Voici pourquoi, selon le Dr Kim : toutes les sensations (par exemple, la pression, la température, la douleur et les démangeaisons) doivent parcourir votre moelle épinière et remonter jusqu'à votre cerveau pour être ressenties – mais elles peuvent s'évincer les unes les autres. C'est pourquoi, si vous vous cognez l'orteil, votre instinct est de le frotter, et la pression de votre main soulage temporairement la douleur. Il en va de même pour les démangeaisons, donc gratter la peau qui démange peut être un peu douloureux, mais de manière utile. « Si vous ressentez de la douleur, vous ne pouvez pas ressentir de démangeaison : la douleur la « fait disparaître », dit-il. Cette « théorie du contrôle des portes » explique également pourquoi l'application de froid ou de chaleur peut également être utilisée pour éliminer une sensation de démangeaison. De telles tactiques constituent un moyen sain de supprimer les démangeaisons, explique le Dr Kim.

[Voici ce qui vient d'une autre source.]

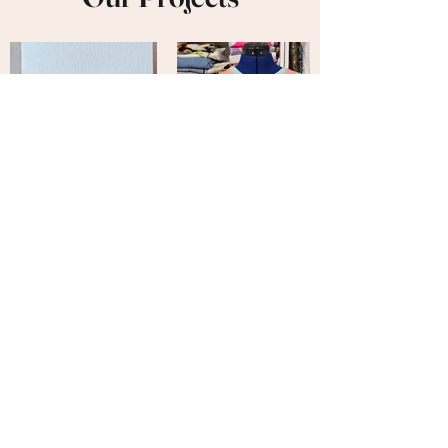
Veronicraft is
Fearless
We are not afraid to try new things.
There is no craft project we cannot do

Lorsque cela devient malsain – et lorsque vous tombez dans un cercle vicieux de démangeaisons/grattages, c’est lorsque vous vous grattez tellement que vous déclenchez un traumatisme et provoquez une inflammation, explique le Dr Kim. C'est à ce moment-là que vous passez d'une éruption cutanée qui démange à ce qu'il appelle une démangeaison qui démange (vous enflammez la peau, énervant les fibres qui vous démangent et provoquant une éruption cutanée encore plus importante et plus irritante).

La ligne de fond? Vous devriez essayer de ne pas vous gratter, mais ne soyez pas surpris si vous ne pouvez pas vous en empêcher, explique le Dr Yosipovitch. Une raison de plus pour consulter un dermatologue afin de déterminer la cause de l'envie de se gratter, avant de l'aggraver.